One of these schemes is surprisingly simple to pull off. It’s favored by international thieves because they can easily obtain a hotel guess’ name and room number (possibly fake ID); while using elements of social engineering, they simply act as a distressed hotel guess locked out of his/her room and save. Hotel security services always ready to assist a customer and unaware of these sophisticated plots, would comply and open room and safe both.

Other attacks go after the digital safes’ electronic panel, cracking the code if given sufficient time.  It is important to look into the safes UL ratings to weight the risk of storing irreplaceable valuable objects.  These attacks are less commons as the skills required to successfully attack new models becomes less common.

The Historical View

Both hotels and safes have a long history, dating back thousands of years. There are some precursors to the modern safes for instance the Egyptians sought to protect their possessions by burying their scrolls deep in the pyramids; the Assyrians buried duplicates of important documents at separate locations and at the height of the Roman Empire Julius Caesar filed his records in strong, iron boxes. Hotel safes came into existence out of similar concerns when innkeepers sought to protect their patron’s belongings from theft. As far back as the eighteen hundreds lodges and inns where known to advertise safes as part of the security amenities offered to potential clients.  One could say that security is one of the intrinsic benefits included in the lodging industries’ offering since their inception. Since the modern concept of hotels has been modeled after the English and Dutch Inn models many the concepts are imbedded in Common Law. Such is the case of the “duty of a hotel to provide safe premises” from which offering hotel safes branches out from.
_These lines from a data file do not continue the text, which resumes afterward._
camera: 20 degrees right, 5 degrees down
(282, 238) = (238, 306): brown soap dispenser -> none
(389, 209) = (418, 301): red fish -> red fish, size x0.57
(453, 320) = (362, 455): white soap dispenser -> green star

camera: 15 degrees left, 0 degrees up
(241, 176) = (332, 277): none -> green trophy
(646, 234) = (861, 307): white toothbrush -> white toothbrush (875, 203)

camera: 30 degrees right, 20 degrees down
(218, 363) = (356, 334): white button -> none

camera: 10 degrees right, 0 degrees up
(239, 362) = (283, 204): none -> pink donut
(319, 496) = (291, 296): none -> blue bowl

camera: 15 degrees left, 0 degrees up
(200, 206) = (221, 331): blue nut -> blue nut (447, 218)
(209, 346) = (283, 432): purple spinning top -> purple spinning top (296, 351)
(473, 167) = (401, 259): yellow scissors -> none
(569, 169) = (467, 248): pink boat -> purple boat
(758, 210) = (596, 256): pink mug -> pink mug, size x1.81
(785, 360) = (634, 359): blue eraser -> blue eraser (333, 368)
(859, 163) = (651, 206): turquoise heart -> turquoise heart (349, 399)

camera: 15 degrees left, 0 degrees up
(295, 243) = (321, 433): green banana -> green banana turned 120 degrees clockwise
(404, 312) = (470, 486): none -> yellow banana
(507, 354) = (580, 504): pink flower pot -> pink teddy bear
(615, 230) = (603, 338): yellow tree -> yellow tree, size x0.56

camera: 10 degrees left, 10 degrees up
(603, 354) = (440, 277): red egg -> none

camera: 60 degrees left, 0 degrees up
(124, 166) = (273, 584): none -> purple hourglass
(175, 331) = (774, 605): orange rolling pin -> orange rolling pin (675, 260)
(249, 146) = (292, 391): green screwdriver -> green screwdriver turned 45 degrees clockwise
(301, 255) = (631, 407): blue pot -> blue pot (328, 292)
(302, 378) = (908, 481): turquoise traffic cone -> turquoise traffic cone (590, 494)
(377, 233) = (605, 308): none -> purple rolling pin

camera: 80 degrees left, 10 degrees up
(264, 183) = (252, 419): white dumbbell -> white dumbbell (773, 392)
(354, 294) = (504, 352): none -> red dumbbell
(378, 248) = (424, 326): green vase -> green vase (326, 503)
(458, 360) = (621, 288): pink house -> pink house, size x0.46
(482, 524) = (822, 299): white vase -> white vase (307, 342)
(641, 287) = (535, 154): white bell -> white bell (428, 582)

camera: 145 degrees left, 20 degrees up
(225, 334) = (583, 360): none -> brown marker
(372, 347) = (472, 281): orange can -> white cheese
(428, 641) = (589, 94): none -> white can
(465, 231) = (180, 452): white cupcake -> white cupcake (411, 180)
Today as in the old days hotels offer safes both to minimize liability and for the peace-of-mind and convenience of guest who often bring valuables into their facilities. The truth of the matter is that these safes are only as secure as the procedure used at any given hotel.  That is because many hotels have a backdoor access into the safe in case the guest forgets the code or loses the key. This fact can create a number of vulnerabilities starting with the fact that hotel staff can be easily deceived as stated above, as well as the fact that they can also be tempted into surreptitiously entering a guest room to steal values in the safe they have indirectly been entrusted with.

As a hotel guest you’re left with limited options as to how to protect your valuables.  Some of the best options are ingenious, but required some knowledge of how the thieves would go about trying to rip you off.   What ever your strategy is remember that your best option is prevention.  It means that you should probably limit the irreplaceable, valuable items you bring with you to a hotel. Also check your travel insurance coverage for some valuable items in case they’re stolen. Lastly heed the security advice offered throughout this site.  A hotel safe is a convenient way to store valuables, but remember the adage about placing all your eggs in one basket.